## Goal of the exercise
Each record must be printed again exactly as given.

··· Supplied information

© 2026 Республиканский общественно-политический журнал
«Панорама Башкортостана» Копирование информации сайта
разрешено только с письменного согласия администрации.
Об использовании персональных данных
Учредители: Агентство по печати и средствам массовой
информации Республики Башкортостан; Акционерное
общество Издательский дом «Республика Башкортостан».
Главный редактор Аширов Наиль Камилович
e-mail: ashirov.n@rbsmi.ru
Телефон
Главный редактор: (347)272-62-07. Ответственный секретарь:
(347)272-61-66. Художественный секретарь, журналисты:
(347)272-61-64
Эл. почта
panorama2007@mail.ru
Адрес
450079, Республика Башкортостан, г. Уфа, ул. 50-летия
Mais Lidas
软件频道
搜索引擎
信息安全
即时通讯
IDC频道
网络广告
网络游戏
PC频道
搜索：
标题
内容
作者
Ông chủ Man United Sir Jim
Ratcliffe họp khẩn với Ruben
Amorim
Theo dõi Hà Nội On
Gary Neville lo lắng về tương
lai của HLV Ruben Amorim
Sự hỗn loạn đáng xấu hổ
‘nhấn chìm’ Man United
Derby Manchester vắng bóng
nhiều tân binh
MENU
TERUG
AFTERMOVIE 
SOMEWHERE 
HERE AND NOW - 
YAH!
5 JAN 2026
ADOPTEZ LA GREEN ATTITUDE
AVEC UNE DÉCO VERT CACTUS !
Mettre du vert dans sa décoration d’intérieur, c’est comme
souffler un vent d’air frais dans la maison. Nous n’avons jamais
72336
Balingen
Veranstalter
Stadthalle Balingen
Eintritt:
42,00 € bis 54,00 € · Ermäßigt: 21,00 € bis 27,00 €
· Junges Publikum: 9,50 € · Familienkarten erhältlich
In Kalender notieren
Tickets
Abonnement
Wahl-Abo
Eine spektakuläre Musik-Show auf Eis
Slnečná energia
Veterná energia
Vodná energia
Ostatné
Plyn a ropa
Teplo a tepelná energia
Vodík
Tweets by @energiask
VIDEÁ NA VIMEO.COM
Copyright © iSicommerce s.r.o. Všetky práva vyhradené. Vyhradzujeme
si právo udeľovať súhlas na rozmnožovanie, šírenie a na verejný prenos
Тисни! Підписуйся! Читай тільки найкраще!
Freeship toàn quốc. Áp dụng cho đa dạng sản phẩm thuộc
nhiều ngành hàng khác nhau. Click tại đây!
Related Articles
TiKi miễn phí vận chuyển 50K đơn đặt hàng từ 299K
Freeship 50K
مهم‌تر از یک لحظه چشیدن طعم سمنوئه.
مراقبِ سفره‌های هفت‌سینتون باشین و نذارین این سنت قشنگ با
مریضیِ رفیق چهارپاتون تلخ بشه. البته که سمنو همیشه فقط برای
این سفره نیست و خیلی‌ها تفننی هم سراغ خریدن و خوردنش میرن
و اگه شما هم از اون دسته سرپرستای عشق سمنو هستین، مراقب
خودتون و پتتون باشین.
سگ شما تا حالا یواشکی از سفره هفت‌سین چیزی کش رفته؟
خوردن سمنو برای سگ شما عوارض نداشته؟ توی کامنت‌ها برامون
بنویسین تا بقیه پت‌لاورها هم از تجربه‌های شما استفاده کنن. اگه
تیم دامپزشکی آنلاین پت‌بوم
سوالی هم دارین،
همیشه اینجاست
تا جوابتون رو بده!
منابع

······

## Written response
© 2026 Республиканский общественно-политический журнал
«Панорама Башкортостана» Копирование информации сайта
разрешено только с письменного согласия администрации.
Об использовании персональных данных
Учредители: Агентство по печати и средствам массовой
информации Республики Башкортостан; Акционерное
общество Издательский дом «Республика Башкортостан».
Главный редактор Аширов Наиль Камилович
e-mail: ashirov.n@rbsmi.ru
Телефон
Главный редактор: (347)272-62-07. Ответственный секретарь:
(347)272-61-66. Художественный секретарь, журналисты:
(347)272-61-64
Эл. почта
panorama2007@mail.ru
Адрес
450079, Республика Башкортостан, г. Уфа, ул. 50-летия
Mais Lidas
软件频道
搜索引擎
信息安全
即时通讯
IDC频道
网络广告
网络游戏
PC频道
搜索：
标题
内容
作者
Ông chủ Man United Sir Jim
Ratcliffe họp khẩn với Ruben
Amorim
Theo dõi Hà Nội On
Gary Neville lo lắng về tương
lai của HLV Ruben Amorim
Sự hỗn loạn đáng xấu hổ
‘nhấn chìm’ Man United
Derby Manchester vắng bóng
nhiều tân binh
MENU
TERUG
AFTERMOVIE 
SOMEWHERE 
HERE AND NOW - 
YAH!
5 JAN 2026
ADOPTEZ LA GREEN ATTITUDE
AVEC UNE DÉCO VERT CACTUS !
Mettre du vert dans sa décoration d’intérieur, c’est comme
souffler un vent d’air frais dans la maison. Nous n’avons jamais
72336
Balingen
Veranstalter
Stadthalle Balingen
Eintritt:
42,00 € bis 54,00 € · Ermäßigt: 21,00 € bis 27,00 €
· Junges Publikum: 9,50 € · Familienkarten erhältlich
In Kalender notieren
Tickets
Abonnement
Wahl-Abo
Eine spektakuläre Musik-Show auf Eis
Slnečná energia
Veterná energia
Vodná energia
Ostatné
Plyn a ropa
Teplo a tepelná energia
Vodík
Tweets by @energiask
VIDEÁ NA VIMEO.COM
Copyright © iSicommerce s.r.o. Všetky práva vyhradené. Vyhradzujeme
si právo udeľovať súhlas na rozmnožovanie, šírenie a na verejný prenos
Тисни! Підписуйся! Читай тільки найкраще!
Freeship toàn quốc. Áp dụng cho đa dạng sản phẩm thuộc
nhiều ngành hàng khác nhau. Click tại đây!
Related Articles
TiKi miễn phí vận chuyển 50K đơn đặt hàng từ 299K
Freeship 50K
مهم‌تر از یک لحظه چشیدن طعم سمنوئه.
مراقبِ سفره‌های هفت‌سینتون باشین و نذارین این سنت قشنگ با
مریضیِ رفیق چهارپاتون تلخ بشه. البته که سمنو همیشه فقط برای
این سفره نیست و خیلی‌ها تفننی هم سراغ خریدن و خوردنش میرن
و اگه شما هم از اون دسته سرپرستای عشق سمنو هستین، مراقب
خودتون و پتتون باشین.
سگ شما تا حالا یواشکی از سفره هفت‌سین چیزی کش رفته؟
خوردن سمنو برای سگ شما عوارض نداشته؟ توی کامنت‌ها برامون
بنویسین تا بقیه پت‌لاورها هم از تجربه‌های شما استفاده کنن. اگه
تیم دامپزشکی آنلاین پت‌بوم
سوالی هم دارین،
همیشه اینجاست
تا جوابتون رو بده!
منابع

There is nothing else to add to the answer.